On September 29 at 7.30pm and 30 at 2pm at the James O Fairfax Theatre, National Gallery of Australia, the first concert will be Monet's Flowers of War It will feature projections of Claude Monet's final World War I paintings, his water lilies series, completed as cataracts were sending him blind and, Latham says, representing the last flowering of French impressionism.
"Monet made more war paintings in the First World War than any other artist," says Latham, who is artist in residence at the Australian War Memorial.
"He used an enormous lens, four or five centimetres thick, that allowed him to finish painting."
The concert program will be performed by Latham (violin and director), flautist Jane Rutter, cellist David Pereira and pianist Tamara Anna Cislowska and will include works by Jean Cras, a career naval officer as well as a composer, Phillippe Gaubert and Maurice Ravel, who served in World War I, and late pieces by Lili Boulanger and Claude Debussy, both of whom died in 1918.
On October 10 at 7pm at the High Court of Australia will be The Healers: a pocket opera about World War I nurses.
"It was inspired by my grandmother, Beryl Churchill, who was a World War I nurse," Latham says. In two of the lead roles are soprano Simone Riksman as the Belgian Nurse and tenor Andrew Goodman as The Wounded Australian Soldier. Latham calls it a "jukebox opera": the music has been compiled from works by male composers who served in the war and the women who volunteered to help them including Lili and Nadia Boulanger, Ivor Gurney, EJ Moeran, Arthur Bliss, and Frederick Septimus Kelly, an Australian killed in the last days of the Battle of the Somme.
Latham has dedicated The Healers to his grandmother's memory. He grew up on the stories of her life as a suffragette and university student who worked as a night nurse during the war and was badly affected by it, suffering lifelong nightmares from the after-effects of spending so many nights in hospital wards with men dying around her while she was unable to offer much help.
"There's no documentation about post-traumatic stress disorder among nurses," Latham says.

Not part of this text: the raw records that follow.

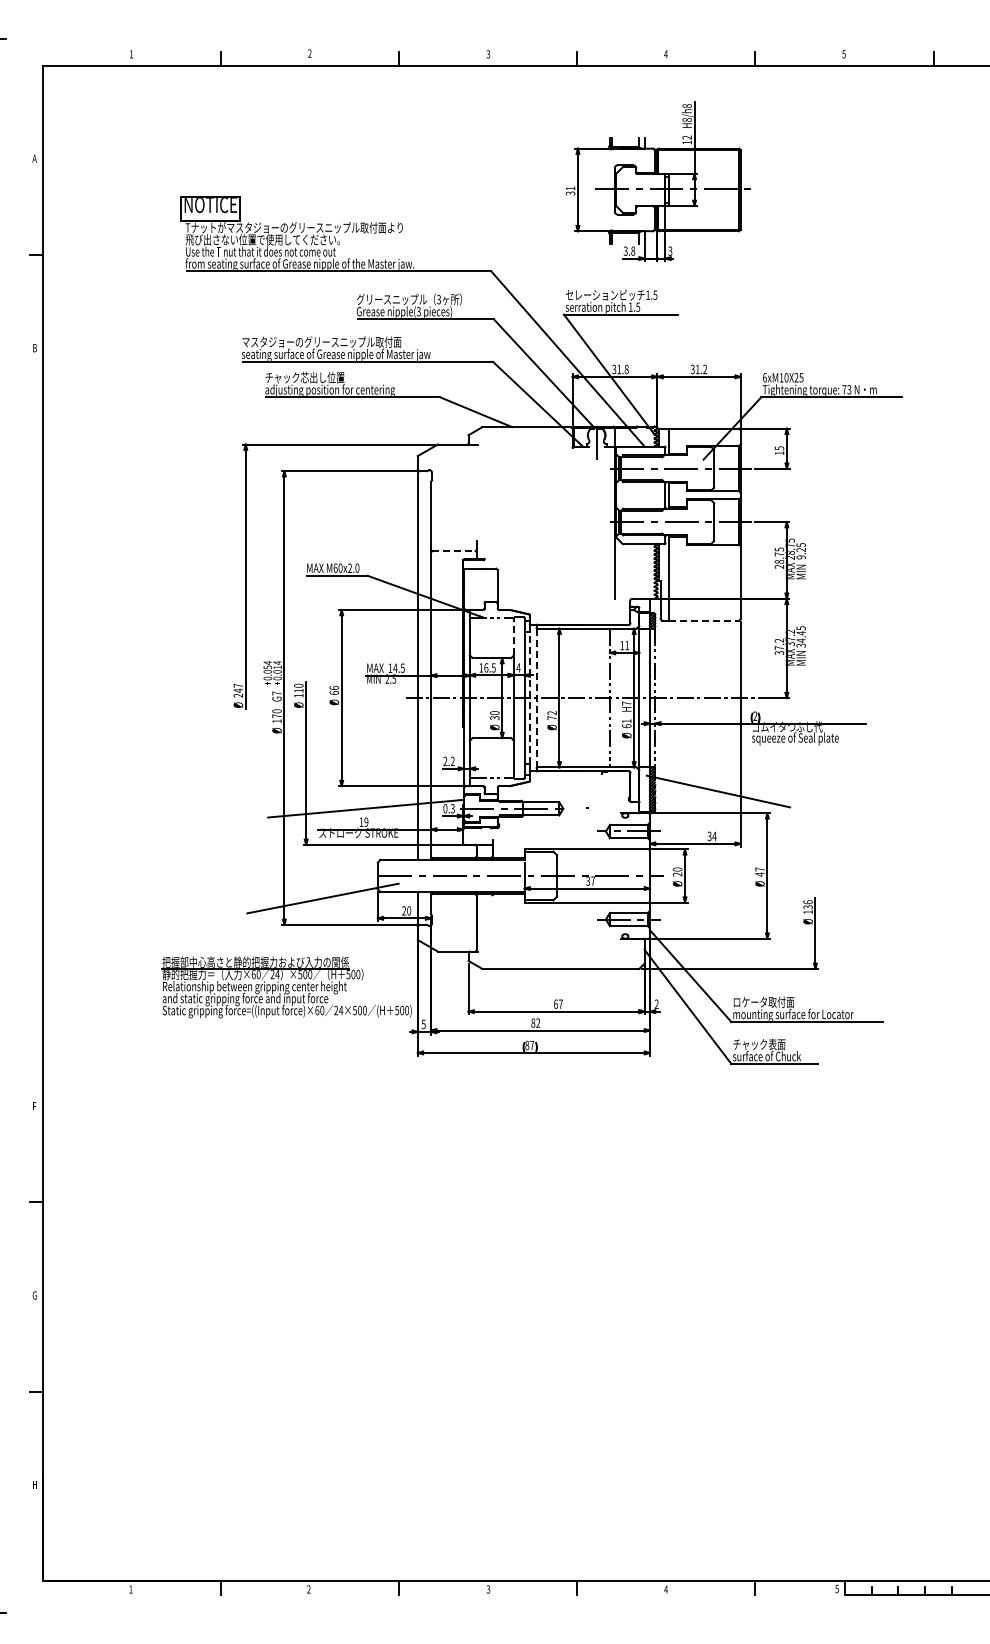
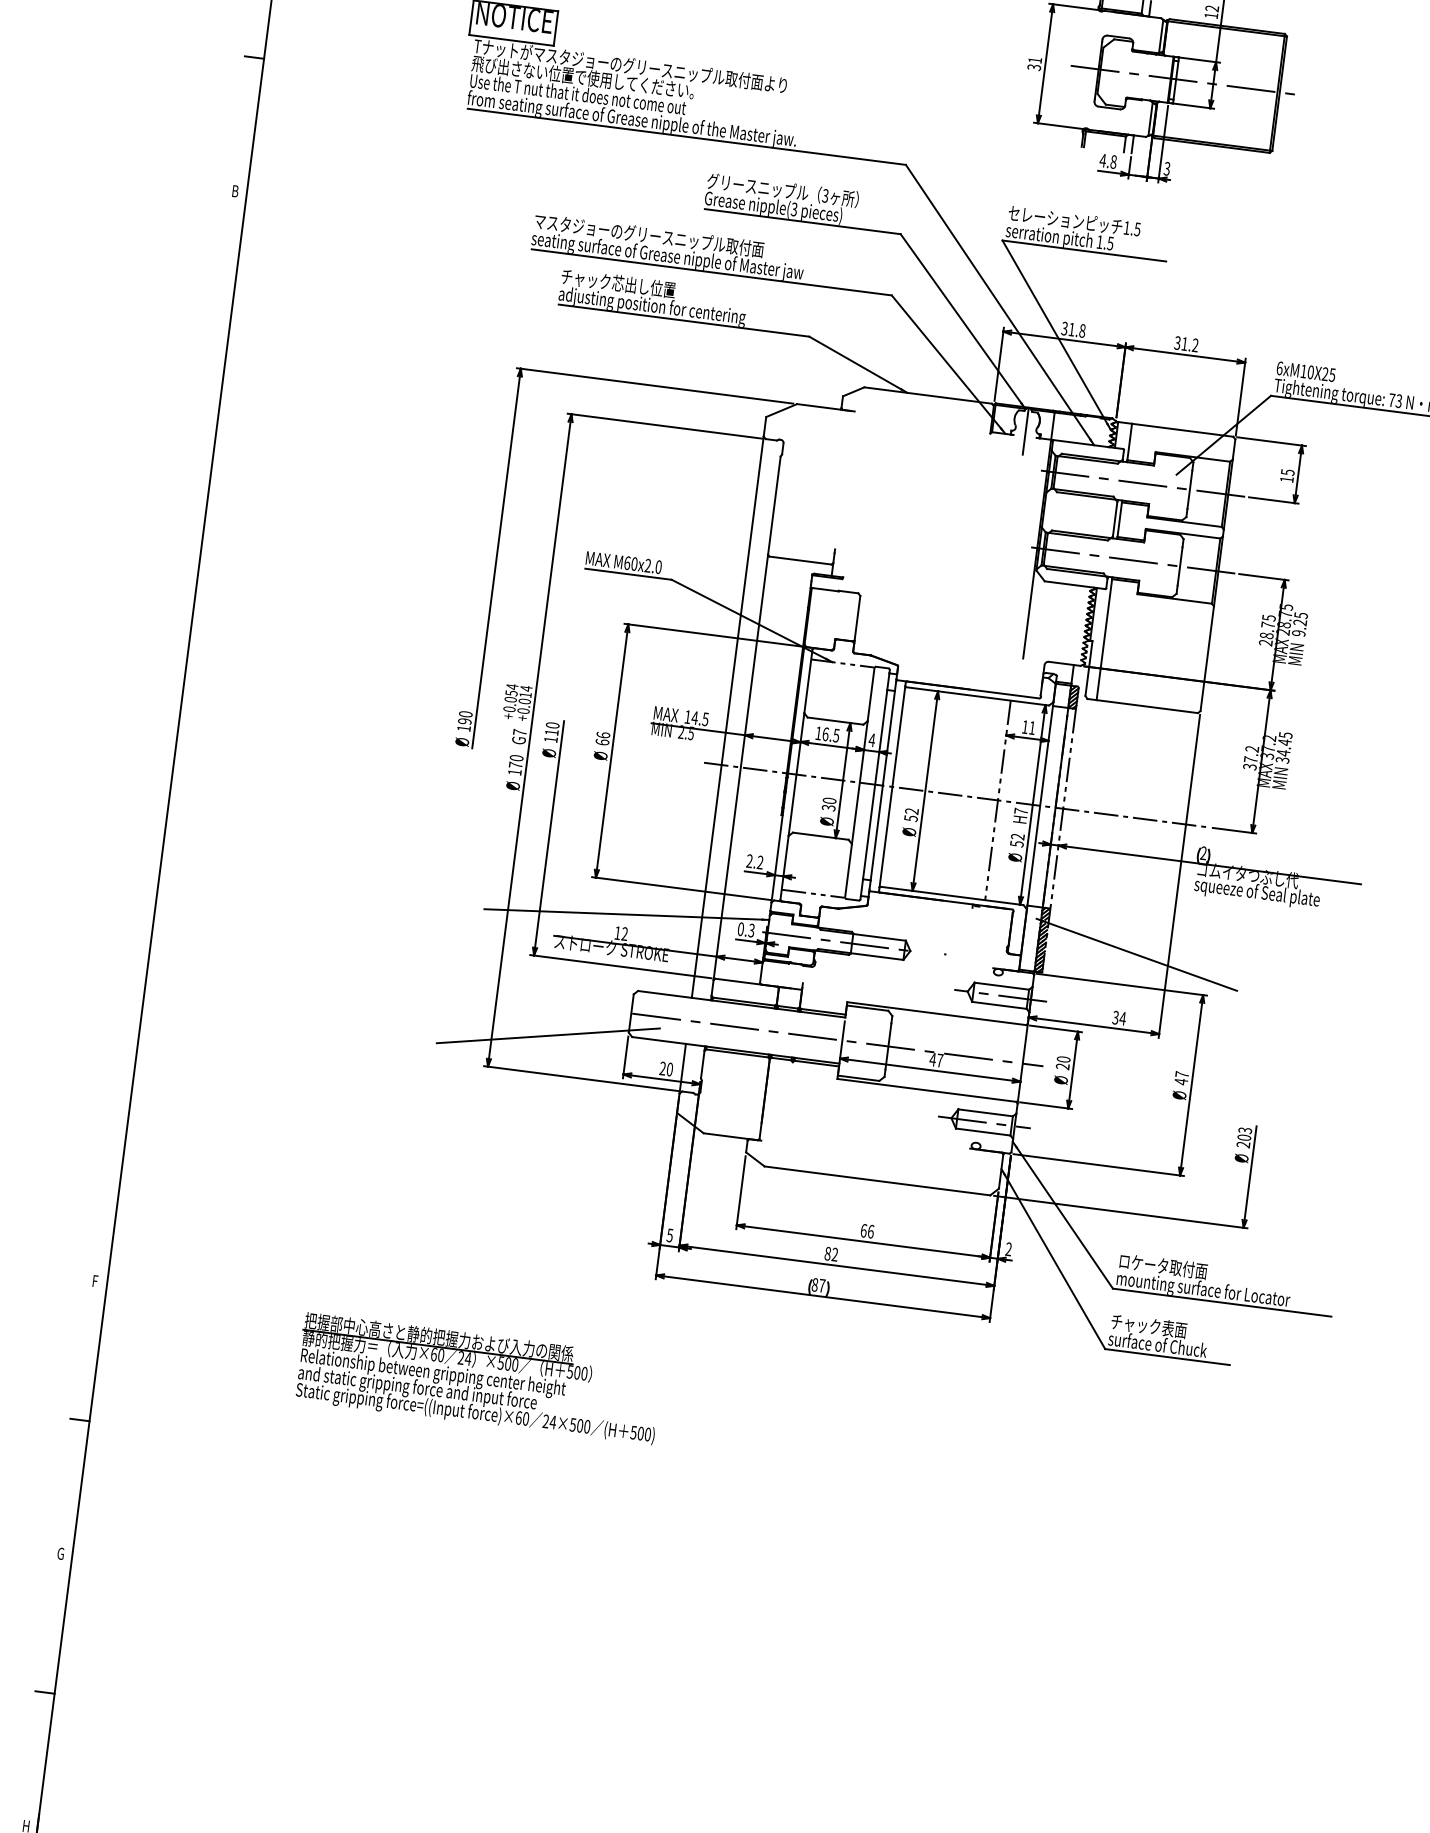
text: (625, 250) -> (1102, 159), 3.8 -> 4.8
line: (453, 551) -> (799, 560), dashed -> solid
line: (704, 620) -> (1148, 706), dashed -> solid
line: (513, 636) -> (870, 694), dashed -> solid
text: (238, 690) -> (465, 721), 247 -> 190
line: (529, 698) -> (882, 786), dashed -> solid
line: (536, 698) -> (892, 787), dashed -> solid
text: (551, 718) -> (910, 819), 72 -> 52
text: (626, 723) -> (1017, 840), 61 -> 52
text: (366, 822) -> (624, 934), 19 -> 12
text: (588, 880) -> (933, 1058), 37 -> 47
text: (807, 907) -> (1243, 1138), 136 -> 203
part: (286, 987) -> (478, 1379), moved
text: (560, 1003) -> (870, 1230), 67 -> 66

"There was no reprieve – they were constantly nursing wounded soldiers."
On November 8 at 6.30pm at the High Court of Australia, 1917: The Night is Darkest before the Dawn will feature a preview of The Diggers' Requiem which will be presented in 2018 in Amiens, France, and in Canberra. It's a companion piece to the Gallipoli Symphony and the second in a series of Peace Symphonies Latham will be creating during his War Memorial residency. It features premieres of works by Nigel Westlake, Alex Lithgow, Richard Mills and Elena Kats-Chernin. But there will be other elements to the concert.

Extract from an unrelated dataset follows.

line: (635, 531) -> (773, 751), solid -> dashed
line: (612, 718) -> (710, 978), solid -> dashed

"1917 was a dark year in history," Latham says. There will be pieces to represent the 1917 battles of Bapaume, Arras, Bullecourt, the Russian Revolution, the French Army's revolt, the Birth of Finland, the Third battle of Ypres, Passchendaele and the charge at Beersheba. Among the contemporaneous works will be pieces by Louis Vierne, Kean Sibelius, Sergei Prokofiev and Ervin Schulhoff. The performers will be soprano Louise Page, mezzo-soprano Christina Wilson, the Sculthorpe String Quartet, pianist Caroline Almonte and trumpeter Paul Goodchild.
"It's a very big show – no small thing," Latham says.